Can Dogs Have Oranges: Exploring Citrus Fruits for Dogs

Pet care & safety
Dog Eating Oranges from Person's Hand

Any other pet owners ever find themselves eating a healthy snack and then look down to see the cute, pleading eyes of their canine companion asking them to share? You may find yourself wondering what is safe for your pet to eat. I know I struggle to say no to my Golden Retriever’s puppy dog eyes at times. Can dogs eat apples? Can dogs eat watermelon? Carrots? Green beans? Blueberries? Can dogs eat oranges? There are many everyday fruits and veggies that are safe to share with your pup. It is important to be familiar with what is and is not safe for your dog to avoid potentially giving them something that could be harmful. 

Are Oranges Good for Dogs? 

Oranges are a safe and nutritious snack for most dogs. While commercial dog foods are balanced and contain all the nutrients your pup needs, they can still reap the benefits of a little extra. Oranges are loaded with Vitamin C, potassium and fiber. Vitamin C is beneficial to your pet’s immune system, while potassium is important to contraction of muscles, including the heart, and nerves. Fiber promotes regular bowel movements to maintain colon health.   
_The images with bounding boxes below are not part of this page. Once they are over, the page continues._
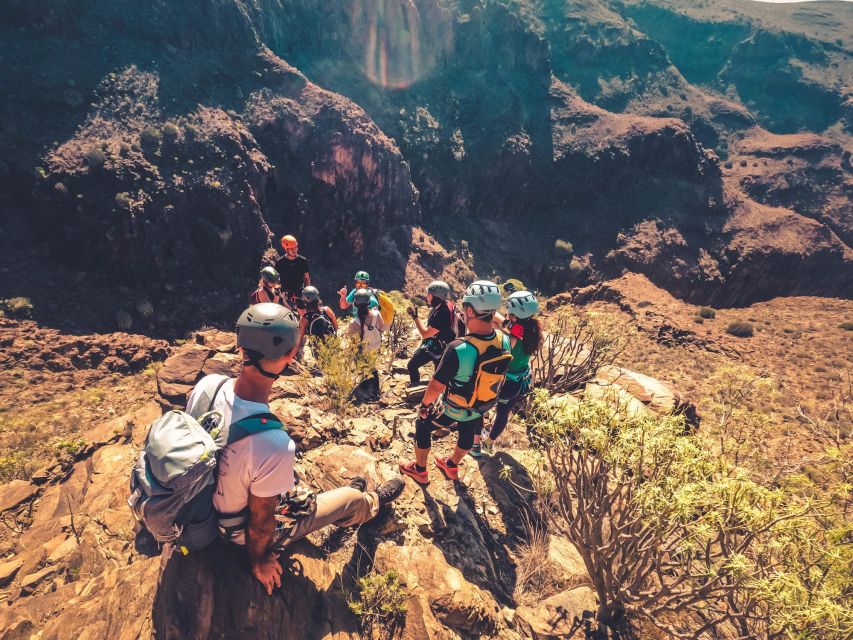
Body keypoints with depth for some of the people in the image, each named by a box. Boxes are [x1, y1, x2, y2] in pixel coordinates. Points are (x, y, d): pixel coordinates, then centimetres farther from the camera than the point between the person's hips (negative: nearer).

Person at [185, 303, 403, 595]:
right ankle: (373, 502, 51)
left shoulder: (207, 384, -24)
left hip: (205, 503, 6)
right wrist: (258, 562, -4)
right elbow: (260, 522, -26)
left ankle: (344, 495, 55)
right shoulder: (275, 444, -44)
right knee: (354, 498, 15)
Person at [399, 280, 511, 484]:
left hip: (452, 411, -5)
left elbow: (436, 386, -26)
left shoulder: (458, 349, -38)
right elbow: (498, 376, -1)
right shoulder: (504, 341, -19)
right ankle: (452, 466, 57)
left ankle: (419, 470, 41)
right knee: (467, 433, 32)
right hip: (480, 410, 5)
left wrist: (424, 404, -6)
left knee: (422, 426, 22)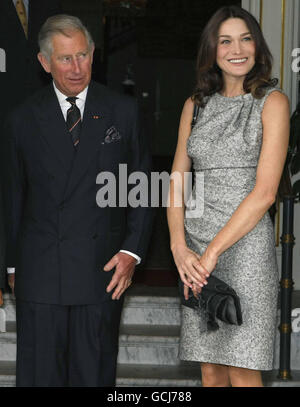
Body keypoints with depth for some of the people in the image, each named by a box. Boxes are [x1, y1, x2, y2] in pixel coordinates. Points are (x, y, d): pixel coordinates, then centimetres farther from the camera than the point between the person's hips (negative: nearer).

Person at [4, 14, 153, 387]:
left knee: (95, 373, 6)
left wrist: (132, 251, -5)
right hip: (39, 269, 0)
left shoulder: (123, 112, 4)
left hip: (102, 270, 0)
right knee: (38, 373, 3)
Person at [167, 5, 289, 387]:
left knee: (242, 373, -4)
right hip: (195, 247, 5)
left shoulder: (272, 102, -3)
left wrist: (213, 250, -14)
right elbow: (177, 181, 9)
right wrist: (179, 247, -7)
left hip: (244, 242, -4)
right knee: (210, 371, 8)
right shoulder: (196, 104, 12)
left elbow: (265, 191, -11)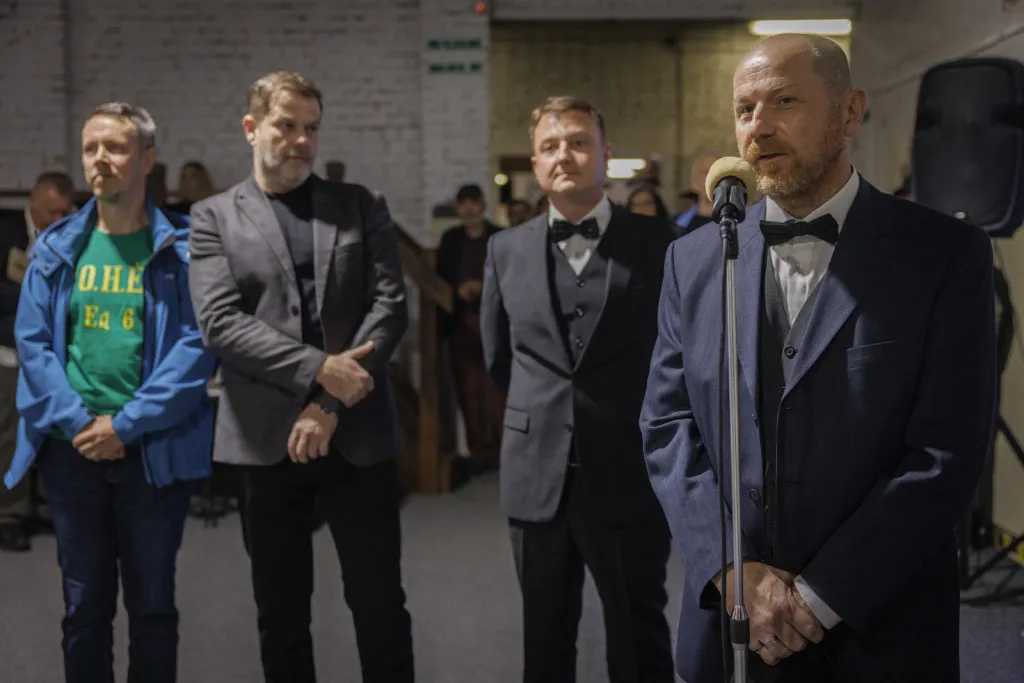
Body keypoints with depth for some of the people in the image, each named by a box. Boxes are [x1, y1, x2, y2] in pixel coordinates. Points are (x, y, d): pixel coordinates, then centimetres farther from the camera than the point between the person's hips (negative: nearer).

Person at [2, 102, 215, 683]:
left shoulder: (184, 248, -3)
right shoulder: (57, 249, 5)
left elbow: (196, 345, -10)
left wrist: (126, 424, -15)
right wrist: (77, 422, -11)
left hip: (155, 451, -2)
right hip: (73, 449, 2)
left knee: (152, 605, 10)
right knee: (85, 606, 12)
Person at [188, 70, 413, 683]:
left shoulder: (362, 207, 9)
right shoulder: (215, 217, 6)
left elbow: (390, 308, -1)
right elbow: (220, 323, -7)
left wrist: (331, 406, -11)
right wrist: (318, 369, -17)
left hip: (358, 435, 1)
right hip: (267, 440, 0)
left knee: (381, 605, 6)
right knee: (281, 614, 10)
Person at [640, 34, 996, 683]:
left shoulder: (945, 254, -7)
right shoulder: (695, 260, 4)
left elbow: (947, 454, -12)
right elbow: (668, 424, 2)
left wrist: (817, 599, -15)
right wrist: (735, 571, -11)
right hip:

Although there are beneficial nutrients in oranges, they should be fed in moderation due to their high sugar and citric acid content, both of which can cause gastrointestinal upset in our canines. I recommend high sugar treats, such as oranges, be avoided all together in dogs who are overweight or diabetic

How Much of an Orange Can I Give My Dog? 

Treats should only make up 10% or less of your pet’s daily caloric intake. When it comes to oranges, portion sizes for dogs vary based on their size. A smaller dog can have around 1 orange segment, while a larger dog should be fine with up to 3 orange segments. It is always important to introduce new foods or treats slowly as not everything will agree with every dog. Giving a small amount of an orange and then monitoring for adverse effects is important to ensure they are not causing your pup an upset stomach. Just as we humans have individual tastes and preferences, so do our dogs. Some dogs may not appreciate the taste or smell of citrus fruit and may turn their nose up at the offer.  

Dog Smelling Oranges

Can Dogs Eat Blood Oranges?  Can Dogs Eat Orange Peels? 
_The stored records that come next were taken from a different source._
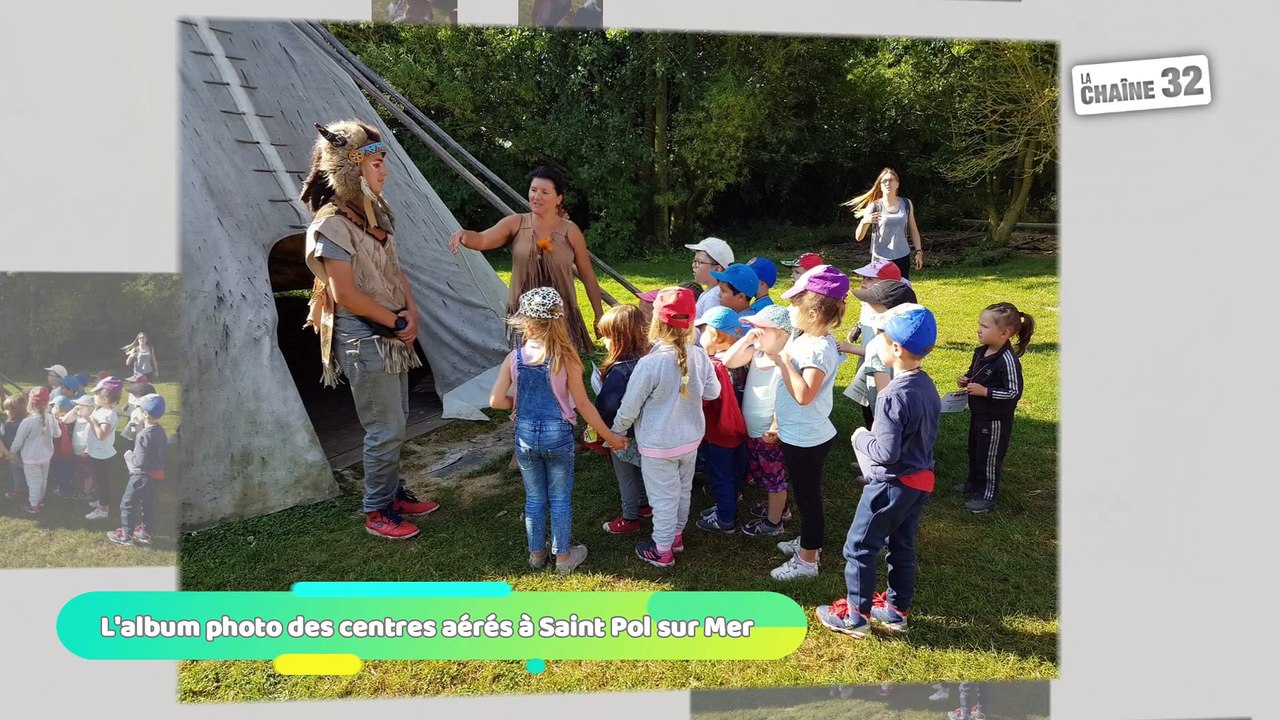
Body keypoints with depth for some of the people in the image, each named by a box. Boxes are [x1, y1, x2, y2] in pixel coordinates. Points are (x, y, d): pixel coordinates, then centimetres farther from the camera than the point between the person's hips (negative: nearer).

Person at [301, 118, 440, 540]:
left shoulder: (376, 214, 9)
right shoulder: (332, 225, -17)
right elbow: (345, 293, -20)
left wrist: (412, 312, -3)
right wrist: (396, 322, -13)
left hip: (391, 335, 9)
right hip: (363, 340, -8)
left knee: (396, 422, 17)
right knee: (385, 430, -2)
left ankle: (395, 493, 32)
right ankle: (377, 511, 14)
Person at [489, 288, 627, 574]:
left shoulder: (514, 358, -10)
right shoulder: (565, 358, -14)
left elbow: (496, 401, -9)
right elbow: (583, 405, -11)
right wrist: (609, 436, -1)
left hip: (525, 436, 2)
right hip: (558, 436, -2)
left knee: (534, 498, 19)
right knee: (560, 499, 15)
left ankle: (536, 553, 34)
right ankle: (563, 556, 27)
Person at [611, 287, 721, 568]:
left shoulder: (649, 364, -29)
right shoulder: (700, 356, -14)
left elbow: (629, 408, -18)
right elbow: (713, 392, 2)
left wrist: (616, 432, 0)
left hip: (659, 445, -5)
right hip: (691, 439, 5)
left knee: (663, 498, 11)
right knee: (683, 491, 24)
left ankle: (662, 551, 28)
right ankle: (676, 535, 45)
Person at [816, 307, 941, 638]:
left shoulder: (893, 395, -27)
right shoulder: (928, 386, 2)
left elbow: (887, 452, -28)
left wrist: (861, 438, -11)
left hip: (891, 485, -9)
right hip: (920, 481, 9)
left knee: (858, 548, 6)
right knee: (902, 547, 21)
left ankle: (856, 615, 16)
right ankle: (896, 610, 33)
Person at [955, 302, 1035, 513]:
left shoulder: (1008, 360, -28)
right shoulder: (981, 352, -1)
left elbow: (1014, 392, -26)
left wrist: (984, 391, -27)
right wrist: (966, 380, -3)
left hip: (996, 420, -9)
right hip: (978, 415, 9)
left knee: (990, 457, 7)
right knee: (974, 452, 25)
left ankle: (987, 497, 22)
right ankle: (974, 484, 45)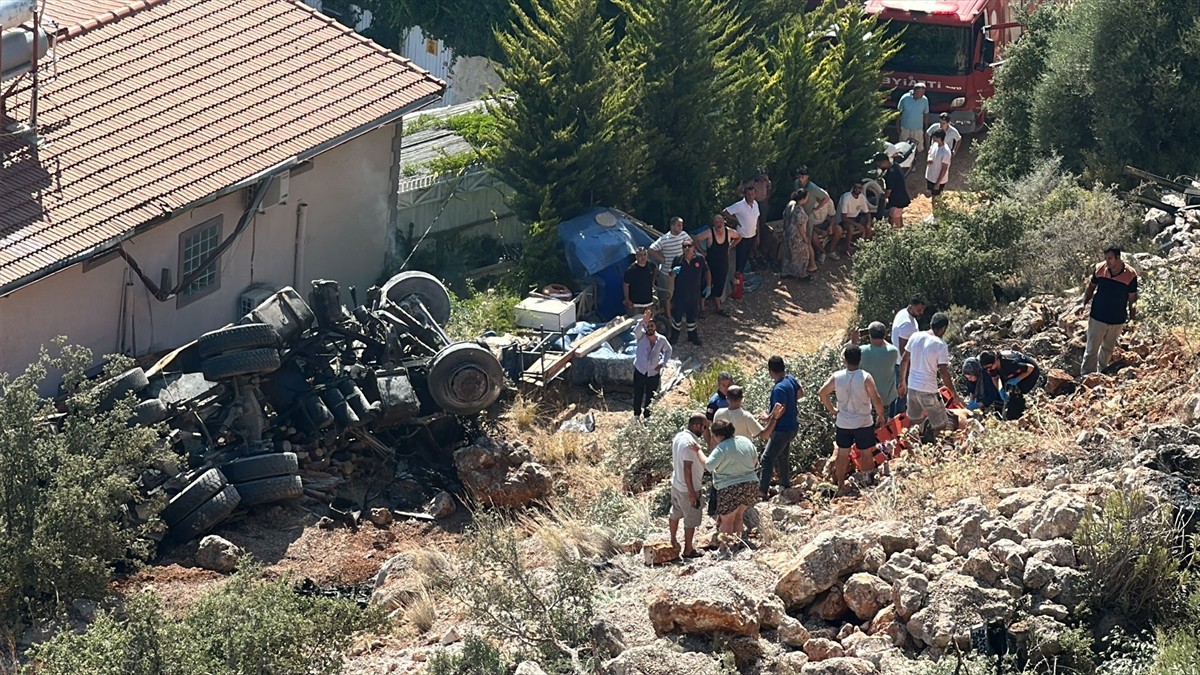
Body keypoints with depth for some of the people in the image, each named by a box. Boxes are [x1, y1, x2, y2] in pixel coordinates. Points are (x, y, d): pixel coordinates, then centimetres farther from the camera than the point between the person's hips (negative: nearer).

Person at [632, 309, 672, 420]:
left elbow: (668, 350, 12)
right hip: (640, 372, -1)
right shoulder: (641, 337, -14)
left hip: (654, 373, 1)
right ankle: (636, 415, 32)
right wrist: (643, 321, -57)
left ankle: (647, 416, 32)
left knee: (650, 397, 12)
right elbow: (636, 330, -38)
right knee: (638, 395, 10)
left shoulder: (661, 340, -7)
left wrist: (663, 362, -2)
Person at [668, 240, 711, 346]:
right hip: (680, 294, -1)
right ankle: (674, 336, 29)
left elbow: (707, 272, 6)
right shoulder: (678, 259, -11)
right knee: (677, 315, 11)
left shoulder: (700, 259, -10)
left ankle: (692, 336, 34)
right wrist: (673, 272, -24)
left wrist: (709, 286, 3)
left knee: (692, 317, 16)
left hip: (694, 294, 1)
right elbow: (671, 276, -1)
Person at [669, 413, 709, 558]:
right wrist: (692, 493, -24)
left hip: (676, 484, 9)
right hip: (687, 488, -9)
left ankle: (673, 541, 41)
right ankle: (688, 550, 14)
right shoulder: (690, 443, -27)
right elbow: (687, 468, -27)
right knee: (692, 519, 5)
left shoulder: (679, 436, 2)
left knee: (675, 513, 24)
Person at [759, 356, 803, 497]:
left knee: (767, 458, -5)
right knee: (783, 456, 25)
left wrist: (767, 418, -16)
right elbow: (800, 392, 17)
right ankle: (785, 484, 37)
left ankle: (762, 491, -4)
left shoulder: (779, 388, -28)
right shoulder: (791, 379, 0)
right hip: (792, 426, 10)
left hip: (782, 429, -10)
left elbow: (781, 410, -31)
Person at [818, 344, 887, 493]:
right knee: (866, 454, 14)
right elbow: (876, 400, -19)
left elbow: (822, 393, -5)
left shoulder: (837, 377, -11)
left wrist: (832, 410, 9)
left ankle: (840, 486, 25)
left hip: (843, 423, 3)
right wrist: (880, 416, -1)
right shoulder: (866, 378, -20)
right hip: (864, 423, -3)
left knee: (842, 454, 17)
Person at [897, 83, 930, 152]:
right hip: (905, 128, 0)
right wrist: (898, 126, -4)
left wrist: (925, 128, 3)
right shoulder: (905, 98, -20)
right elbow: (899, 112, -8)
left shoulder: (925, 100, -15)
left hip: (918, 128, 0)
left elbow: (926, 114, -2)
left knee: (919, 149, 11)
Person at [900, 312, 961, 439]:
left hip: (912, 387, 7)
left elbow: (904, 360, 10)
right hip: (928, 390, -7)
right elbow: (944, 373, -16)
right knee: (940, 426, 5)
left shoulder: (916, 337, 1)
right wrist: (955, 396, -7)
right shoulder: (940, 345, -16)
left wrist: (902, 381, 24)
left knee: (914, 422, 22)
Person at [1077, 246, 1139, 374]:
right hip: (1098, 317, 0)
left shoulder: (1130, 275, -15)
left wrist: (1132, 312, -13)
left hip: (1117, 320, 0)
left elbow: (1132, 297, -3)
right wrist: (1083, 303, -3)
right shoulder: (1100, 269, -11)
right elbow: (1091, 287, 6)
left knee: (1107, 349, 20)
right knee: (1091, 350, 1)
All types of oranges, including mandarins, clementines and blood oranges are okay for dogs in moderation. No matter what type of orange you choose to share, it is recommended that the peel and seeds be removed. These parts of the orange are not as easily digested as the rest and can lead to an upset stomach and potentially even bowel obstruction.   

Make Sure You Know Which Foods are Toxic for Dogs 

It is essential as a pet owner to be aware that there are common foods such as grapes, raisins, onions or chocolate that are toxic to pets. While fruits like oranges, apples and watermelon are safe, other fruits and veggies are not, so educating yourself is a great way to avoid the consequences of your pup getting into something dangerous.  

Accidents can happen anytime, even to the most responsible pet parent. While we strive to keep our furry companions safe, sometimes a curious pup might snatch a forbidden treat or encounter something unexpected on a walk. In these situations, prompt veterinary attention is crucial for their well-being.  

This is where pet insurance can be a lifesaver. It acts as a financial safety net, ensuring you can prioritize your dog's health without the added stress of unexpected vet bills. Knowing your pup is covered, from a minor stomach upset caused by a sneaky orange peel to a more serious condition, allows you to focus on your furry friend's recovery, not the financial burden. Pet insurance is simply a smart way to ensure your furry friend gets the care they deserve, no matter what life throws their way. 

Long Story Short: Oranges are Safe for Dogs 

If you have questions or concerns about introducing a new snack to your pet, in addition to a slow introduction and monitoring, consider consulting with your veterinarian regarding your individual pet. It is our responsibility as pet owners to be prepared for the unexpected, but also to educate ourselves on what is safe for our pets to help avoid the avoidable.   

Sharing a healthy treat with your dog can be a fun way to bond. So, the next time you catch your pup eyeing your orange with those irresistible puppy dog eyes, go ahead and share a segment, these little moments of connection are what make pet parenthood so special. Orange you glad you can share a healthy snack with your furry best friend?